» Task statement: Rewrite the lines from the first one through the line with "local contrast: highlights 102%, shadows", replacing "developed" with "edited" and leaving everything else as it is.

» Information shown:
━━━━━━━━━━━━━━━━

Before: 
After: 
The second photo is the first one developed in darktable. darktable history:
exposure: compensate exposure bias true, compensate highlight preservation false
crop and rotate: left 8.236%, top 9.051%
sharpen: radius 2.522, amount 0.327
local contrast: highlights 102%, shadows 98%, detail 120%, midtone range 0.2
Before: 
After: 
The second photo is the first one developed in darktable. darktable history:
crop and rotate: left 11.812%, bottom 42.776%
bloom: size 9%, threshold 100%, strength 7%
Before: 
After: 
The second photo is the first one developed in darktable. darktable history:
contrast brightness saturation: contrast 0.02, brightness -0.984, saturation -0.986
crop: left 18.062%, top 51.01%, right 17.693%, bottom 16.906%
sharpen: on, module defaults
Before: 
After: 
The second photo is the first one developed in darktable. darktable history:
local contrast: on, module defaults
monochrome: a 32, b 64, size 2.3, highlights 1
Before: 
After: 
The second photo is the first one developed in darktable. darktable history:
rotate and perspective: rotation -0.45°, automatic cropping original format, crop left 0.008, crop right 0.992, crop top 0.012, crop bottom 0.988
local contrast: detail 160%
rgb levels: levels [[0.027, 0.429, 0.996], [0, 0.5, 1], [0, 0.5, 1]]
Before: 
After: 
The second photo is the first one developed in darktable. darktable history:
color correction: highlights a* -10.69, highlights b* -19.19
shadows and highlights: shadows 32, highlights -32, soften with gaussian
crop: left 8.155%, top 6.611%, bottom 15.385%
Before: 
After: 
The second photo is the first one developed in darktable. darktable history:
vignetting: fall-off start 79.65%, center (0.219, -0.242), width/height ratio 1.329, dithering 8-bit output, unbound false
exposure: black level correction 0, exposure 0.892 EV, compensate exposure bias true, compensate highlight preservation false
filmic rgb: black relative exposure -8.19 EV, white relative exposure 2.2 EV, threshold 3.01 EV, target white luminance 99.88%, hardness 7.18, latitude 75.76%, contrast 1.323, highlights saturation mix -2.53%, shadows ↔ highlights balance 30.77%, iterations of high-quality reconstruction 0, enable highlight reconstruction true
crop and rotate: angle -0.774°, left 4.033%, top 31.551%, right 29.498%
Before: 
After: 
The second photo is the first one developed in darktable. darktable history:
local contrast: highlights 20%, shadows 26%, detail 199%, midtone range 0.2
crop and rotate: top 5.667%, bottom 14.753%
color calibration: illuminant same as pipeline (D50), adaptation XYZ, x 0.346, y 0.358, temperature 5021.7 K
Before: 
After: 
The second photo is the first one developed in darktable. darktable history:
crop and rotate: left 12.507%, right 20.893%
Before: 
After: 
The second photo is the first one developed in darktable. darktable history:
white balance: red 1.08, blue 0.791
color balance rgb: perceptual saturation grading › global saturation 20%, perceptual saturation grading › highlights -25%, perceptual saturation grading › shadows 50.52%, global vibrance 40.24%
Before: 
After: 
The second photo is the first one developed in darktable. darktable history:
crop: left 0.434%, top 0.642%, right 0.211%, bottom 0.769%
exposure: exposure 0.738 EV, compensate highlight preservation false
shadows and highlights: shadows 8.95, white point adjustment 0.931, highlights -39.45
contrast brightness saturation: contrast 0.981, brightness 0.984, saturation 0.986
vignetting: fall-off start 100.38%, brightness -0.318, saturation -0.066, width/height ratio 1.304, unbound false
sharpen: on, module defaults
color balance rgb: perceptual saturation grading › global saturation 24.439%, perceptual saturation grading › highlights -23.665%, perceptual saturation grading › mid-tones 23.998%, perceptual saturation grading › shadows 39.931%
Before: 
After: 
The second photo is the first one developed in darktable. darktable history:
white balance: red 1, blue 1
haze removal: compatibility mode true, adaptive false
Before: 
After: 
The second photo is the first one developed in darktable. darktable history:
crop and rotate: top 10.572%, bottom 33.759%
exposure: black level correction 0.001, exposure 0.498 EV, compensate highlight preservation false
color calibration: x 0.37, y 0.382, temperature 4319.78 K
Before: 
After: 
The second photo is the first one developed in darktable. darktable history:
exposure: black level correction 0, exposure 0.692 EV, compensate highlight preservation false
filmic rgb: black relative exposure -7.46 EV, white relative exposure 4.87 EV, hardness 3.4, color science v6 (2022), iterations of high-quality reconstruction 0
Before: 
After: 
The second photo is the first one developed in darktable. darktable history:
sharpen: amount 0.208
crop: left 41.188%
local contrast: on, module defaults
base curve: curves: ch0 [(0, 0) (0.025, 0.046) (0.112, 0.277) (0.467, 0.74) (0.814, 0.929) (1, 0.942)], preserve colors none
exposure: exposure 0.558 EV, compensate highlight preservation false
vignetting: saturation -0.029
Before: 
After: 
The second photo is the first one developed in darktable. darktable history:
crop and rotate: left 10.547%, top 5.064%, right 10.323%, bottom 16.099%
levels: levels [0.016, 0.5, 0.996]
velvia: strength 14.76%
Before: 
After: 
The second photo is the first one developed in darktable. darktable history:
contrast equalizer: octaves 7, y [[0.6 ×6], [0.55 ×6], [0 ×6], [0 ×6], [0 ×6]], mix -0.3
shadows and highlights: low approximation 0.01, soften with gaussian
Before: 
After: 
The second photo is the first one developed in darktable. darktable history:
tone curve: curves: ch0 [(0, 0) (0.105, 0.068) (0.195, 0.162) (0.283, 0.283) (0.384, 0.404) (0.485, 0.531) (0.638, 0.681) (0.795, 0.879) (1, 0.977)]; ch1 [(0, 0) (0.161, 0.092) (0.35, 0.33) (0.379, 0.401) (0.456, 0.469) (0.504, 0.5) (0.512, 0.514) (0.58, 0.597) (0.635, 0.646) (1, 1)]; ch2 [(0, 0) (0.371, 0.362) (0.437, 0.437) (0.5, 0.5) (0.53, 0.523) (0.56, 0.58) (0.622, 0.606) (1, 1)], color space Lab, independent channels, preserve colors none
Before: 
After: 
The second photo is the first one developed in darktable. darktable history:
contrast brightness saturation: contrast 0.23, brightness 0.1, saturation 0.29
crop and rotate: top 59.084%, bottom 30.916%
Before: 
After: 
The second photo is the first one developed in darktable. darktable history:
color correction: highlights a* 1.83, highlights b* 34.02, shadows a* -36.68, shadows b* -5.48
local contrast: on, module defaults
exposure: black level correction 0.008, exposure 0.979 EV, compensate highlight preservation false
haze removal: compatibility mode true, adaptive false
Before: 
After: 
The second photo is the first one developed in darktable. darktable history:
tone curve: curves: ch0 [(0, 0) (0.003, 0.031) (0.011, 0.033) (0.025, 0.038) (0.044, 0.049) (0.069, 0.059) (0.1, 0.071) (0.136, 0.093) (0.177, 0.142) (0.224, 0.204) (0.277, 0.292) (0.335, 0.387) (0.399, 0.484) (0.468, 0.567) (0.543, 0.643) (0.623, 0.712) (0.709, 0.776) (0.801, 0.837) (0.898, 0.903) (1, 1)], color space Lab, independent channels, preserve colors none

━━━━━━━━━━━━━━━━

» Written response:
Before: 
After: 
The second photo is the first one edited in darktable. darktable history:
exposure: compensate exposure bias true, compensate highlight preservation false
crop and rotate: left 8.236%, top 9.051%
sharpen: radius 2.522, amount 0.327
local contrast: highlights 102%, shadows 98%, detail 120%, midtone range 0.2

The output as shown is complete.